For centuries, people have been intrigued by how the massive Egyptian pyramids were built. Various theories have been proposed, from long ramps to even alien assistance. Now, a new discovery adds more weight to a different idea: that a long-lost branch of the Nile River played a crucial role.

Though the pyramids today sit on a dry, desert plateau near the ancient capital of Memphis, a recent study suggests that this area was once home to a busy river branch. Researchers have named this 64-kilometre-long branchAhramat,” which means pyramidsin Arabic. This river branch likely made it possible to transport the huge stone blocks needed for the pyramids’ construction.

Eman Ghoneim, a geomorphologist from the University of North Carolina Wilmington and the study’s lead researcher, explained to National Geographic that the Ahramat river was like an ancient superhighway. Using radar satellite imagery, Ghoneim and her team uncovered the buried river and its course. They also analyzed soil and sediment samples to learn more.

Published in the journal Communications Earth & Environment, the study reveals that Ahramat was nearly a kilometre wide in some places and over 24 metres deep in others. This made it perfect for floating large stones, some weighing more than a ton, from quarries far to the south. The river also likely carried other equipment and workers.

This discovery might explain why some pyramids are located farther east than others. During the Middle Kingdom period (about 2030 to 1650 BC), pyramids were built more to the east because the river had shifted from where it was in the Old Kingdom period (about 2650 to 2130 BC). Many pyramids have causeways pointing towards the Ahramat branch, hinting at vanished harbors that once existed.

The river likely dried up about 4,200 years ago due to a major drought and sandstorms, filling with silt and disappearing under what is now desert and farmland.

While the idea that the ancient Egyptians used waterways to transport materials has been around for years, this is the first concrete evidence supporting it. Researchers had previously found hints of water channels in the Memphis area, but nothing as definitive as this.

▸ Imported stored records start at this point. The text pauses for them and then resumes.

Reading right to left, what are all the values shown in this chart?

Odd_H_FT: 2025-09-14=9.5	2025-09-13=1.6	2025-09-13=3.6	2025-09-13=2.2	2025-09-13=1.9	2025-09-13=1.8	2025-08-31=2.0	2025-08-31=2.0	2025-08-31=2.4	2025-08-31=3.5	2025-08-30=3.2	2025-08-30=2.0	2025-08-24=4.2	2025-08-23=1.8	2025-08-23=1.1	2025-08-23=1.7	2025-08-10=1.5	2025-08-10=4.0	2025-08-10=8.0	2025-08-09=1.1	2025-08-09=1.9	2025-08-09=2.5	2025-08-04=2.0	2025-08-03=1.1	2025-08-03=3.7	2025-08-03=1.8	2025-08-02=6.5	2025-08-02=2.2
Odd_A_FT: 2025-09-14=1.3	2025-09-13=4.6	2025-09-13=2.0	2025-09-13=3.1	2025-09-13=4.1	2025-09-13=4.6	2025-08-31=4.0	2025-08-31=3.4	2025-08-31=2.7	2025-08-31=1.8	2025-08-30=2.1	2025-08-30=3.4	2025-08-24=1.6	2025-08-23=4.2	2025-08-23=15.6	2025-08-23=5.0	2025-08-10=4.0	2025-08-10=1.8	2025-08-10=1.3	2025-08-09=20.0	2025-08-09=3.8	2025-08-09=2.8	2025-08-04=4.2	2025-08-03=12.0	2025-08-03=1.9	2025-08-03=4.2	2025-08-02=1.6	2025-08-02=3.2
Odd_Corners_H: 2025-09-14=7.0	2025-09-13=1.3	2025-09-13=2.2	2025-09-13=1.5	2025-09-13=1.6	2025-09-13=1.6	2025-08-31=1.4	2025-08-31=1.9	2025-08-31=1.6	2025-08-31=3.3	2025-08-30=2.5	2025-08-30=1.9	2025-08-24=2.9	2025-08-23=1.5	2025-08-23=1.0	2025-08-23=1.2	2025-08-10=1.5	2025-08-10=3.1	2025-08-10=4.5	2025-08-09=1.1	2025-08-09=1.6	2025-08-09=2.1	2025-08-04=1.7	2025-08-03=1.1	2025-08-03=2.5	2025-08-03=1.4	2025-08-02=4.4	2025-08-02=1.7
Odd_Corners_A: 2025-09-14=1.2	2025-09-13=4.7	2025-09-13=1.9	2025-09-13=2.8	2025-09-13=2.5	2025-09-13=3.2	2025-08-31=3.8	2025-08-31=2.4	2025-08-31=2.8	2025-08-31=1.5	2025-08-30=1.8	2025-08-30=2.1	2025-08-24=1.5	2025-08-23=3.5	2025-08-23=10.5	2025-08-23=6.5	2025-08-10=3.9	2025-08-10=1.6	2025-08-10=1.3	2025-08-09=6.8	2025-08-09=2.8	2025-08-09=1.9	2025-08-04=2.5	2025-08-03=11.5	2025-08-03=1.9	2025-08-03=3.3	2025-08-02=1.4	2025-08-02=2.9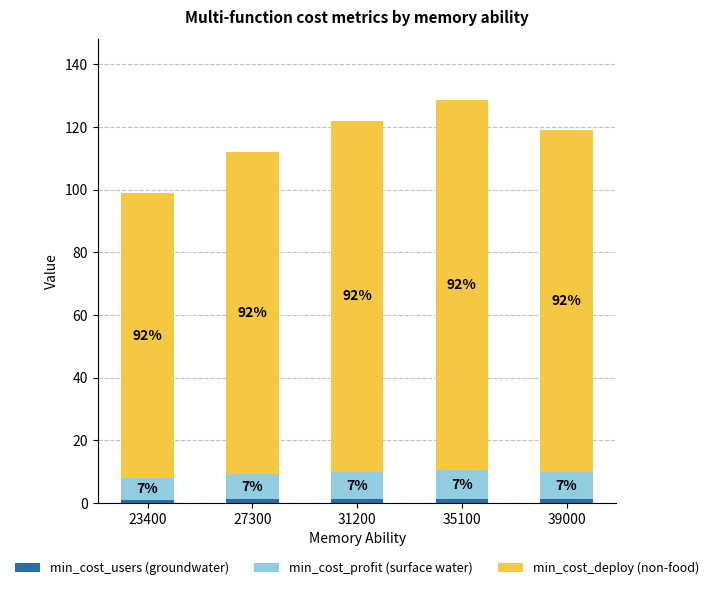

At which category is the sum across all series the highest?

35100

The Ahramat river was mapped from Lisht, about 50 kilometres south of Cairo, to the Giza Pyramids. Researchers now plan to extend their mapping both north and south of the pyramids. They will use radiocarbon dating on plant and seashell remains in the area to determine the age of the river.

Understanding the ancient Nile’s layout helps us see how landscape changes influenced Egyptian civilization. This discovery sheds new light on the remarkable engineering feats of the ancient Egyptians and their ability to adapt to their environment.